Simon's concerns highlight that while the future appears promising, significant hurdles need to be addressed. These include navigating the complexities of international trade policies, securing necessary regulatory approvals, and ensuring that local communities are actively involved in developing and implementing these initiatives. Without overcoming these challenges, the full potential of the government's initiatives and private sector collaborations may not be realized.
Kenyan tea traders must also leverage the opportunities provided by the African Continental Free Trade Area (AfCFTA) and the Economic Commission for West African States (ECOWAS). These frameworks offer preferential negotiated tariffs that can enhance trade with the 15 member countries of ECOWAS.
According to the Tea Board of Kenya, while there has been an increase in tea exports to traditional markets compared to 2022, exports to the United Arab Emirates (UAE), Russia, and Sudan declined. The government's reform initiatives and market expansion strategies aim to address these discrepancies and bolster the overall performance of the Kenyan tea industry.
Overall, the future looks promising for the Kenyan tea industry. Several government initiatives are expected to boost export sales in the coming years. These initiatives include comprehensive reforms to address production costs, quality improvement, increased value addition, and product diversification. Additionally, efforts to restore and expand key markets, along with leveraging trade frameworks like AfCFTA and ECOWAS, will likely further enhance export potential.

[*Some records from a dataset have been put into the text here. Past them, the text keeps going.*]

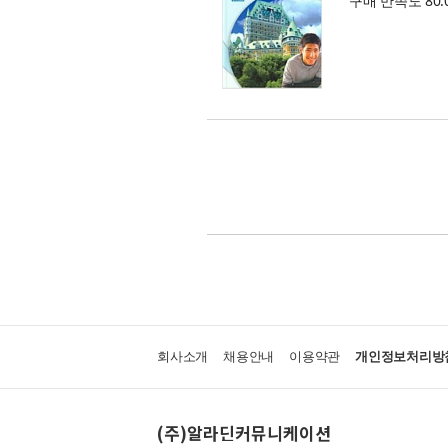
구매 만족도 80.
회사소개
채용안내
이용약관
개인정보처리방
(주)알라딘커뮤니케이션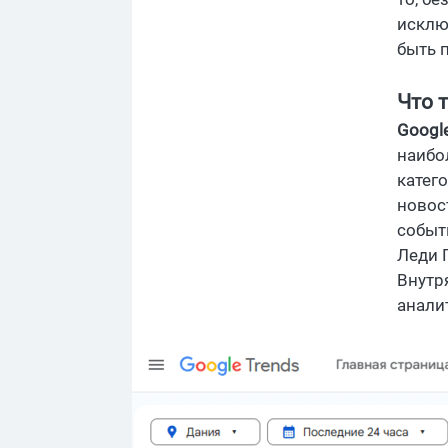
исклю
быть 
Что 
Googl
наибо
катег
новос
событ
Леди 
Внутр
анали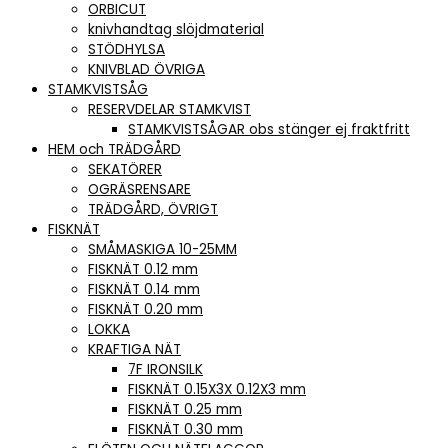
ORBICUT
knivhandtag slöjdmaterial
STÖDHYLSA
KNIVBLAD ÖVRIGA
STAMKVISTSÅG
RESERVDELAR STAMKVIST
STAMKVISTSÅGAR obs stänger ej fraktfritt
HEM och TRÄDGÅRD
SEKATÖRER
OGRÄSRENSARE
TRÄDGÅRD, ÖVRIGT
FISKNÄT
SMÅMASKIGA 10-25MM
FISKNÄT 0.12 mm
FISKNÄT 0.14 mm
FISKNÄT 0.20 mm
LOKKA
KRAFTIGA NÄT
7F IRONSILK
FISKNÄT 0.15X3X 0.12X3 mm
FISKNÄT 0.25 mm
FISKNÄT 0.30 mm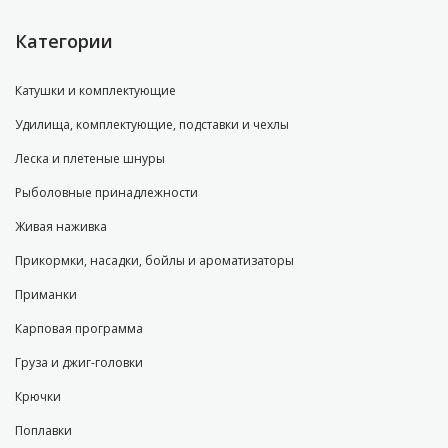
Категории
Катушки и комплектующие
Удилища, комплектующие, подставки и чехлы
Леска и плетеные шнуры
Рыболовные принадлежности
Живая наживка
Прикормки, насадки, бойлы и ароматизаторы
Приманки
Карповая программа
Груза и джиг-головки
Крючки
Поплавки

However, investments in community projects, such as those planned through the collaboration between Kenya, Lipton Teas and Infusions, and Browns Investments, will likely take some time to yield tangible results. While these initiatives are crucial for long-term growth and sustainability, their impact may not be fully evident in 2024. It is anticipated that the positive outcomes of these investments will begin to take shape in about two to three years as community projects mature and their benefits start to manifest.